======== Data supplied ========

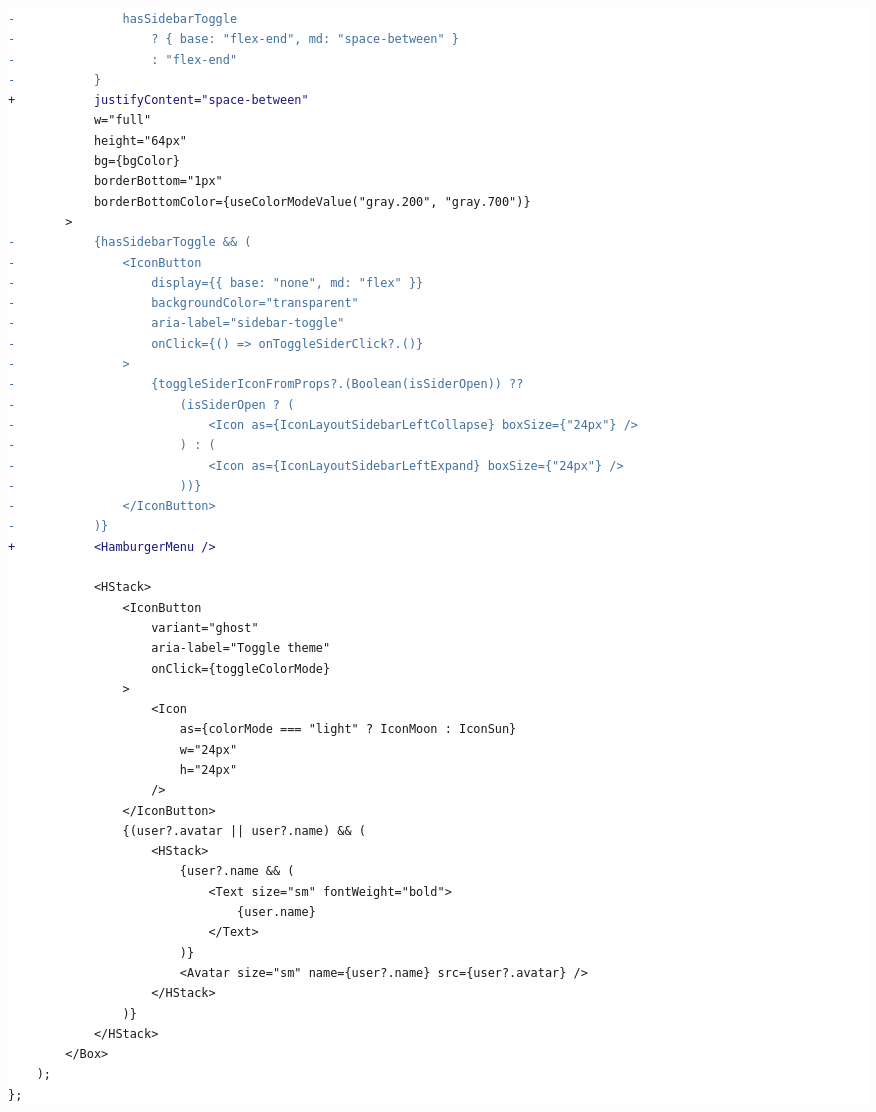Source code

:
 ```diff title="src/components/header/index.tsx"
-               hasSidebarToggle
-                   ? { base: "flex-end", md: "space-between" }
-                   : "flex-end"
-           }
+           justifyContent="space-between"
            w="full"
            height="64px"
            bg={bgColor}
            borderBottom="1px"
            borderBottomColor={useColorModeValue("gray.200", "gray.700")}
        >
-           {hasSidebarToggle && (
-               <IconButton
-                   display={{ base: "none", md: "flex" }}
-                   backgroundColor="transparent"
-                   aria-label="sidebar-toggle"
-                   onClick={() => onToggleSiderClick?.()}
-               >
-                   {toggleSiderIconFromProps?.(Boolean(isSiderOpen)) ??
-                       (isSiderOpen ? (
-                           <Icon as={IconLayoutSidebarLeftCollapse} boxSize={"24px"} />
-                       ) : (
-                           <Icon as={IconLayoutSidebarLeftExpand} boxSize={"24px"} />
-                       ))}
-               </IconButton>
-           )}
+           <HamburgerMenu />

            <HStack>
                <IconButton
                    variant="ghost"
                    aria-label="Toggle theme"
                    onClick={toggleColorMode}
                >
                    <Icon
                        as={colorMode === "light" ? IconMoon : IconSun}
                        w="24px"
                        h="24px"
                    />
                </IconButton>
                {(user?.avatar || user?.name) && (
                    <HStack>
                        {user?.name && (
                            <Text size="sm" fontWeight="bold">
                                {user.name}
                            </Text>
                        )}
                        <Avatar size="sm" name={user?.name} src={user?.avatar} />
                    </HStack>
                )}
            </HStack>
        </Box>
    );
};
```
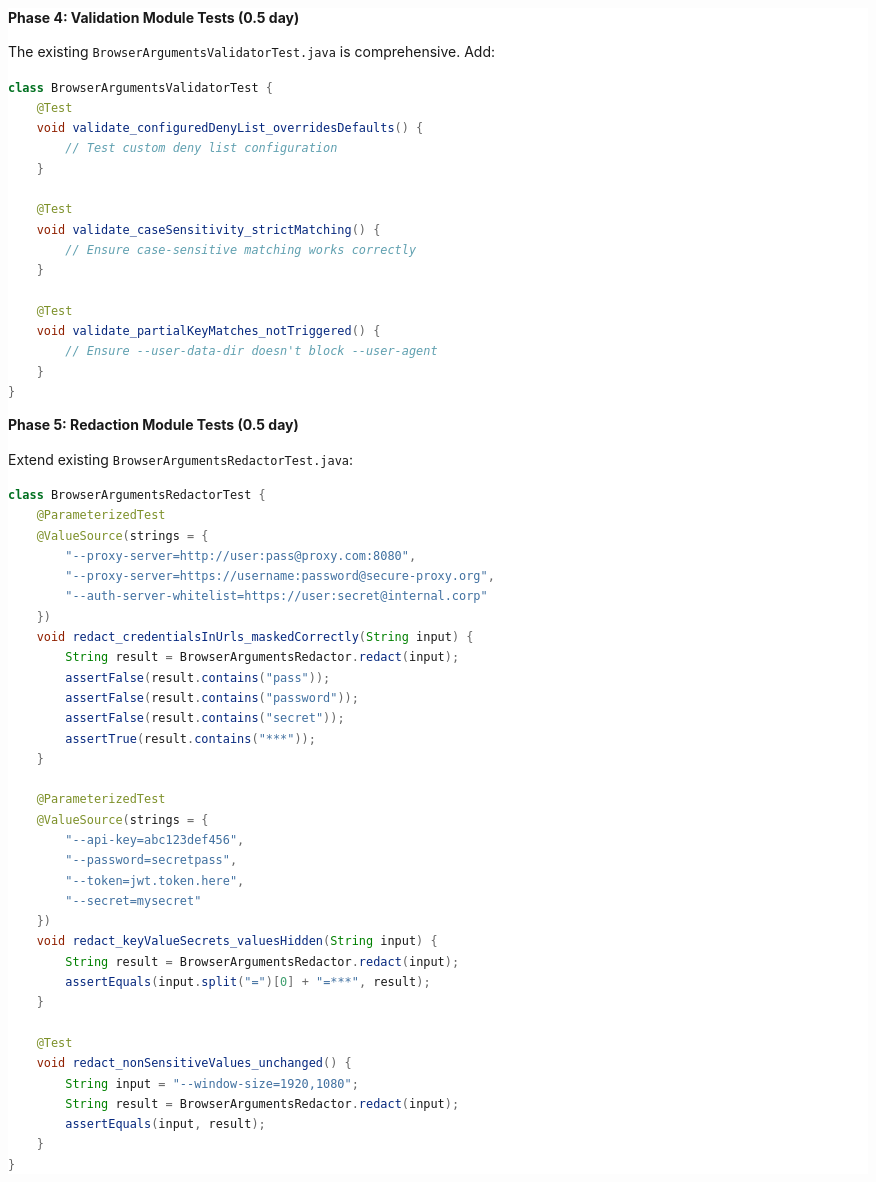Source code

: **Phase 4: Validation Module Tests (0.5 day)**

The existing `BrowserArgumentsValidatorTest.java` is comprehensive. Add:
```java
class BrowserArgumentsValidatorTest {
    @Test
    void validate_configuredDenyList_overridesDefaults() {
        // Test custom deny list configuration
    }
    
    @Test
    void validate_caseSensitivity_strictMatching() {
        // Ensure case-sensitive matching works correctly
    }
    
    @Test
    void validate_partialKeyMatches_notTriggered() {
        // Ensure --user-data-dir doesn't block --user-agent
    }
}
```

**Phase 5: Redaction Module Tests (0.5 day)**

Extend existing `BrowserArgumentsRedactorTest.java`:
```java
class BrowserArgumentsRedactorTest {
    @ParameterizedTest
    @ValueSource(strings = {
        "--proxy-server=http://user:pass@proxy.com:8080",
        "--proxy-server=https://username:password@secure-proxy.org",
        "--auth-server-whitelist=https://user:secret@internal.corp"
    })
    void redact_credentialsInUrls_maskedCorrectly(String input) {
        String result = BrowserArgumentsRedactor.redact(input);
        assertFalse(result.contains("pass"));
        assertFalse(result.contains("password"));
        assertFalse(result.contains("secret"));
        assertTrue(result.contains("***"));
    }
    
    @ParameterizedTest
    @ValueSource(strings = {
        "--api-key=abc123def456",
        "--password=secretpass",
        "--token=jwt.token.here",
        "--secret=mysecret"
    })
    void redact_keyValueSecrets_valuesHidden(String input) {
        String result = BrowserArgumentsRedactor.redact(input);
        assertEquals(input.split("=")[0] + "=***", result);
    }
    
    @Test
    void redact_nonSensitiveValues_unchanged() {
        String input = "--window-size=1920,1080";
        String result = BrowserArgumentsRedactor.redact(input);
        assertEquals(input, result);
    }
}
```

========

▶ _Task_
Where a line of the records contains the word "BrowserArgumentsValidatorTest", copy that line.

▶ _Expected answer_
The existing `BrowserArgumentsValidatorTest.java` is comprehensive. Add:
class BrowserArgumentsValidatorTest {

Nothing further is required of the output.